The love for fabrics and techniques is front and centre for Eka, best exemplified perhaps by how their website is designed with the option to categorise pieces by technique: Handblock Print, Jamdani, Sozni Embroidery, Embroidery, and Quilting, so far. I can’t seem to recall the exact piece, but I remember a gauzy pink jacket that had embroidered poetry inside it. Almost a secret message — not a brazen display of the brand, but rather a message for the wearer.

An Invitation You Can’t Refuse

When Rina gifted me the shawl, I had no idea that I would end up wearing it to her runway show at Lakmé Fashion Week, almost a year to the dot. At Lakmé Fashion Week’s 25th anniversary, she presented her Spring/Summer collection, 'Amer', to a filled-out room. I had gotten a few invites already but didn’t know if it would be worth the hassle to go to Mumbai on such short notice.

On the occasion of her upcoming store in Kala Ghoda, Mumbai and the show, we had gotten on a call and had a conversation that twirled between the personal and professional. When I said I might not make it to the show, she invited me to be her guest and see what she dreamed up. And that’s the thing — the same way her clothes beckon you to try them on, she invites you into spaces in a way that makes you feel so welcomed, that you can’t help but show up.

Of course, attending the whole week was an experience unto itself, but the Eka show that had no runway was a singular experience worth the hassle I had dreaded. To the hundreds in attendance, there were only chairs in concentric circles of sorts, a space in the middle. This was the setting for a moving performance by the Omaggio Performing Company from Goa. Dressed in gauzy Eka dresses or shirts in white, they performed to ethereal music — they leapt through the air, did pirouettes of sorts, and held soft yet stunning formations as a group. The models and the dancers had moments where their choreographies interacted and overlapped; a true spectacle that made me put my phone down to properly appreciate it.

Of Amer and Rite of Spring

“I wanted to do a show inspired by Pina Bausch and her Rite of Spring, where there is no hierarchy. Where the audience, the models, and the dancers all feel part of the same world. You’re not just seeing fashion, you’re seeing emotion.”
Rina Singh, Founder and Designer, Eka Co.

Rina's vision translated powerfully into the space, where dancers shared the floor with models, blurring the lines between performer and observer; fashion and feeling. It felt like a blessing to have been part of the experience in person. 

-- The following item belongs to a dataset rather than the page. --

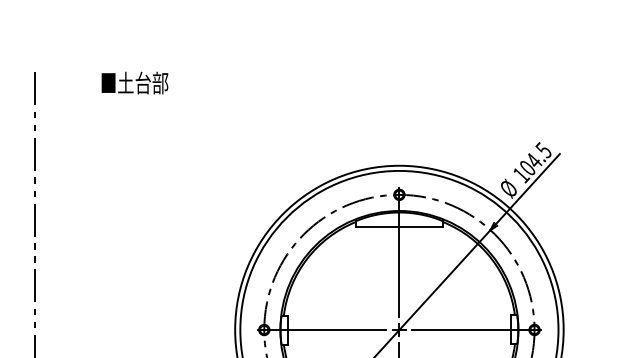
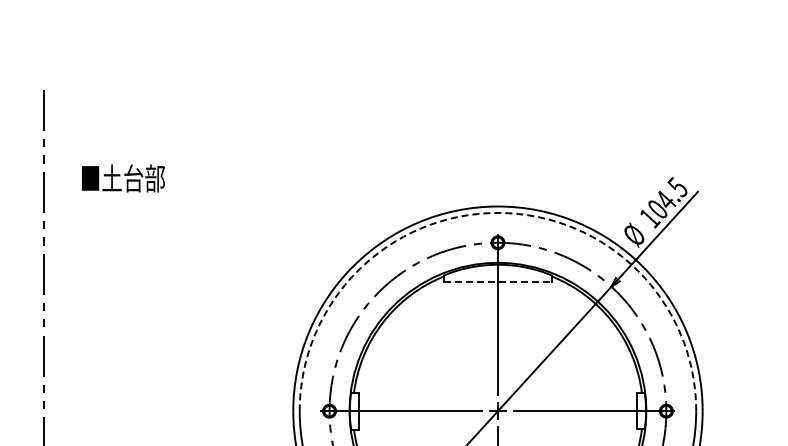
text: (135, 83) -> (123, 178), moved
arc: (399, 170) -> (497, 212), solid -> dashed
line: (399, 226) -> (497, 282), solid -> dashed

The Amer collection, inspired by its namesake, carried this same emotionality. “It is a collection that explores movement and restraint, softness and strength. It’s a continuation of everything Eka stands for, but through a new lens of performance,” Rina said. Soft blush pinks, delicate lilacs, muted sages, and watercolour-like designs on textiles were layered with ease. There was something ceremonial and quietly radical about the show, especially as it eschewed the traditional catwalk format entirely.

Art, Design and Memory Live Together at Eka, Kala Ghoda

Just the way she had taken the time to find the perfect location for her flagship store in Delhi at Lodhi Garden, Rina took her time to find a place in Mumbai. She had been looking for two years before finding a space that felt right. “I didn’t want it to be a shop in a mall or a conventional boutique. I wanted a place where someone would walk in and feel like they were entering a home; a world — not a shop,” she told me.

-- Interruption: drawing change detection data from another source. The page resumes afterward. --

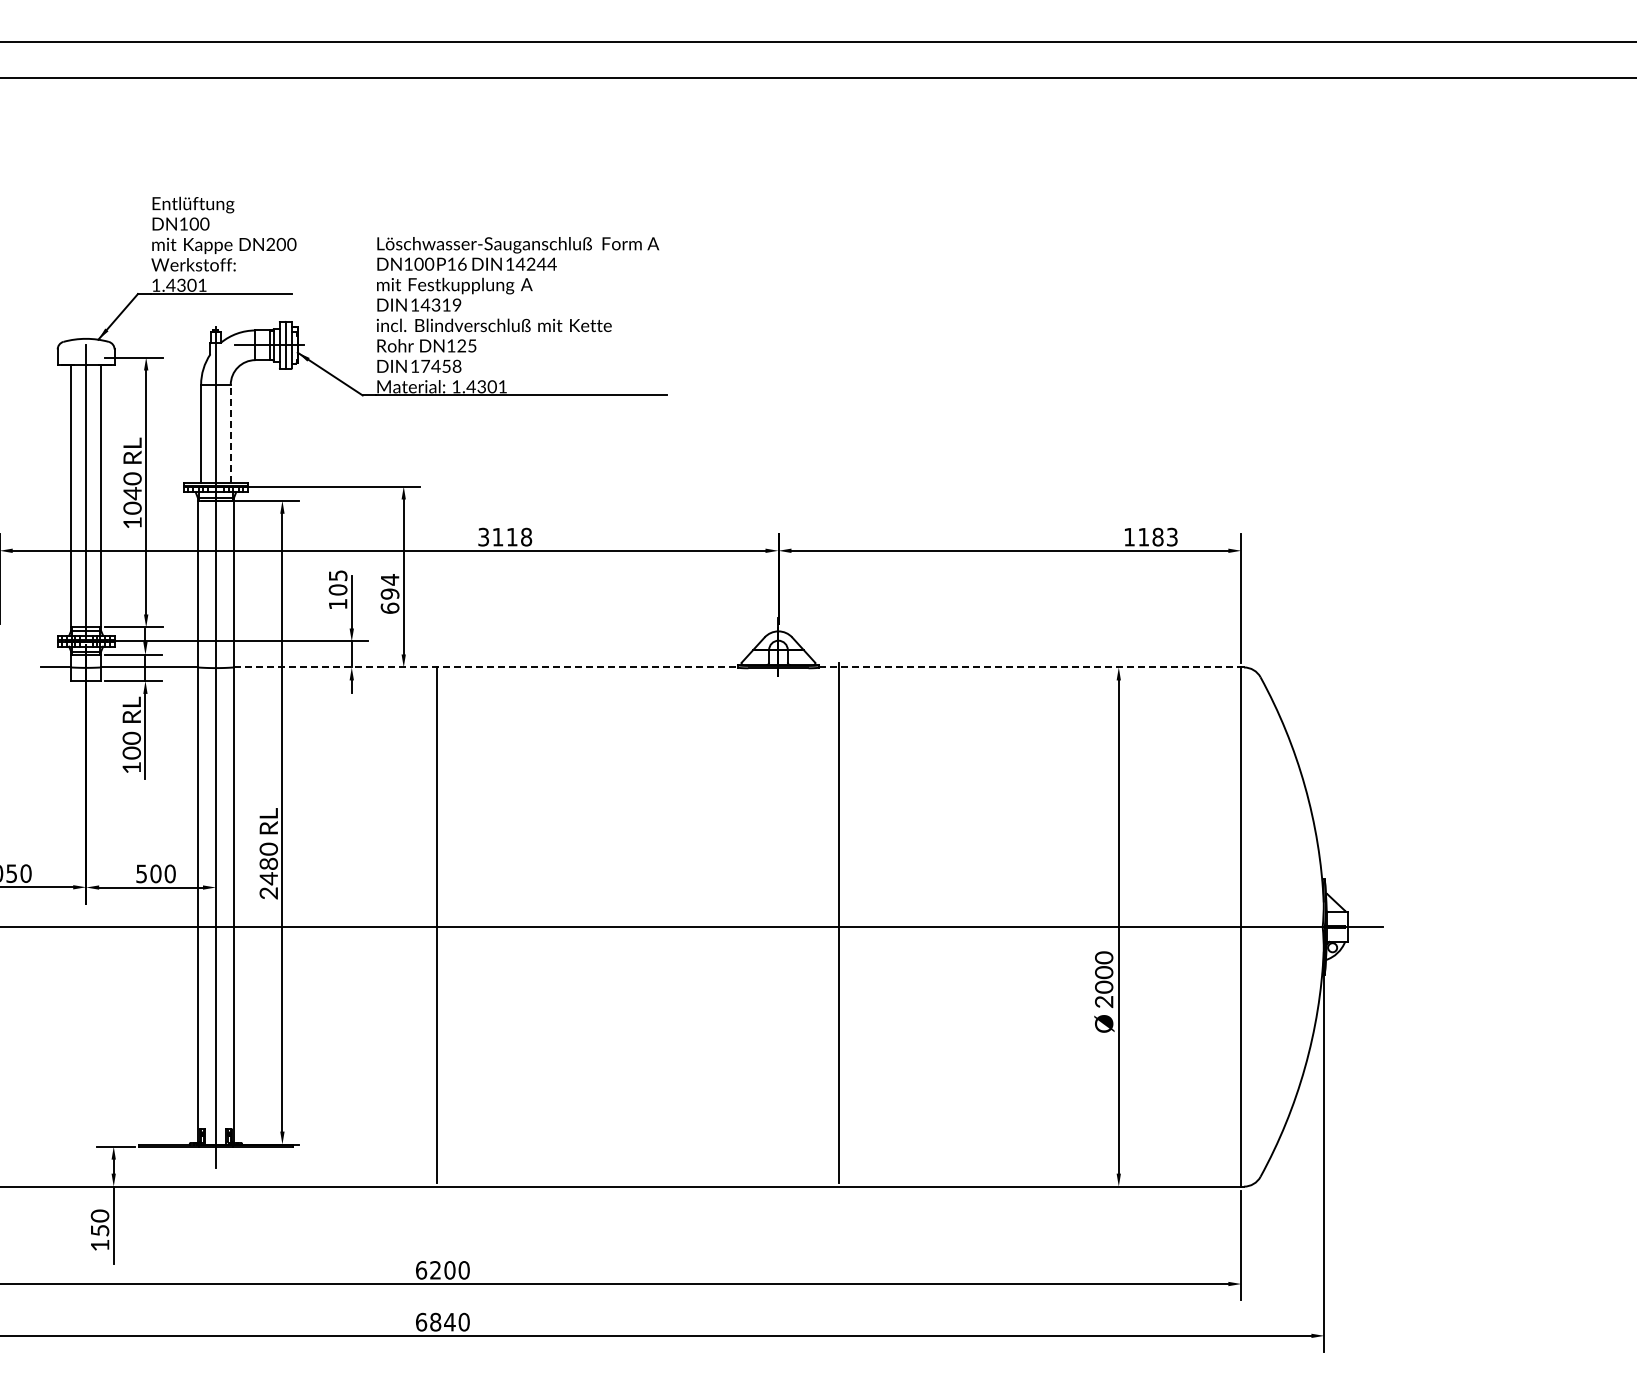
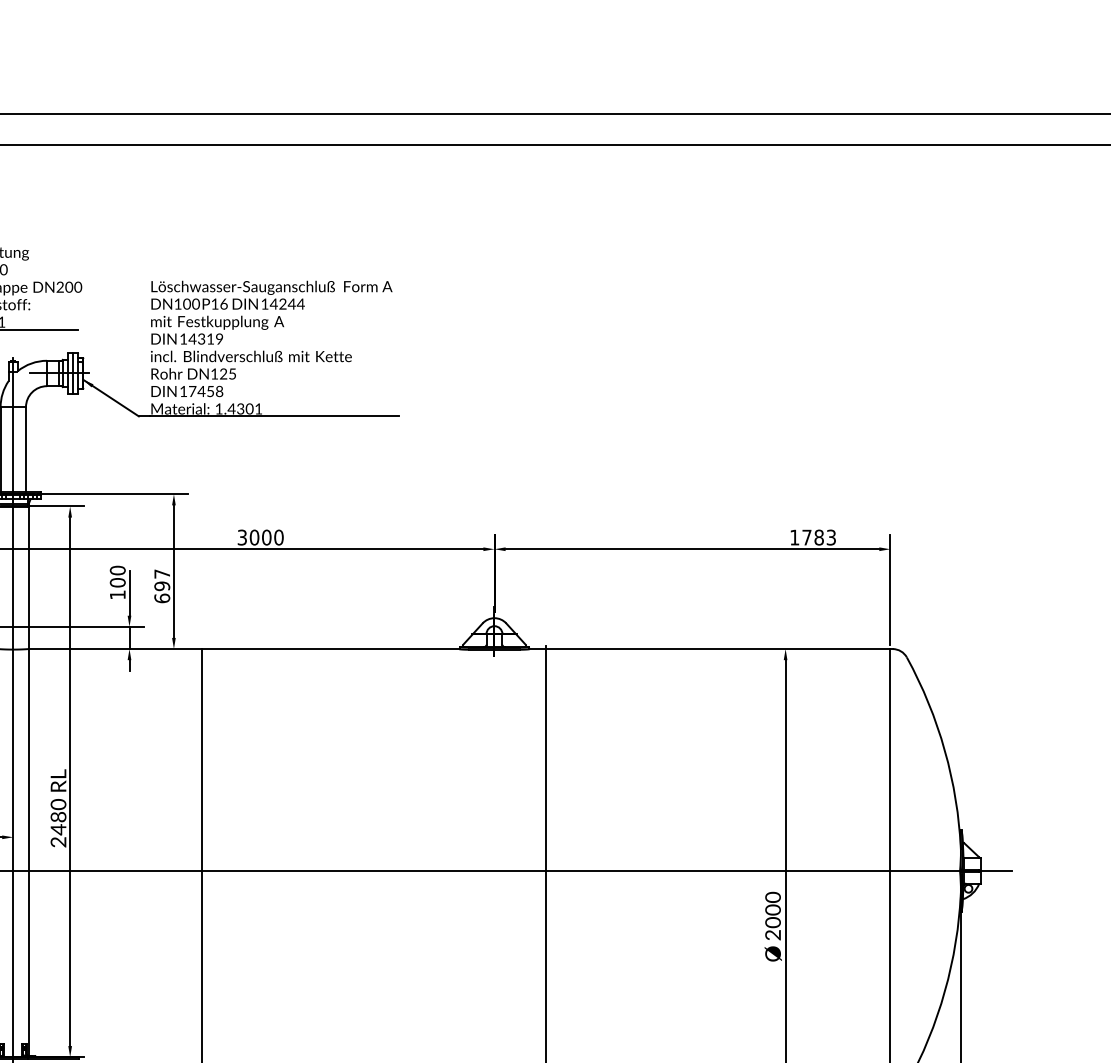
line: (230, 433) -> (25, 448), dashed -> solid
text: (512, 536) -> (266, 537), 3118 -> 3000
text: (1143, 537) -> (806, 537), 1183 -> 1783
text: (337, 575) -> (117, 570), 105 -> 100
text: (390, 579) -> (162, 573), 694 -> 697
line: (485, 667) -> (243, 649), dashed -> solid
line: (1030, 667) -> (710, 649), dashed -> solid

The Eka store is now nestled within a heritage building in Mumbai’s Kala Ghoda, and is “an extension of Lodhi in a way,” she said. "It’s where art and design and memory can live together.” The store shares a courtyard with the iconic Kala Ghoda Café, and within the space — marked by wooden furniture, art books, ceramics, and naturally, Eka’s signature garments—there’s a sense of calm curiosity.

Rina spoke of the value of location, not as a branding exercise, but as a feeling. “You should walk into a space and feel like you belong. That’s when you know it’s right.” And I think it’s the same way of seeking to design a feeling of comfort and quiet beauty in everything that she crafts, that defines Rina Singh as a designer, and Eka as a homegrown label.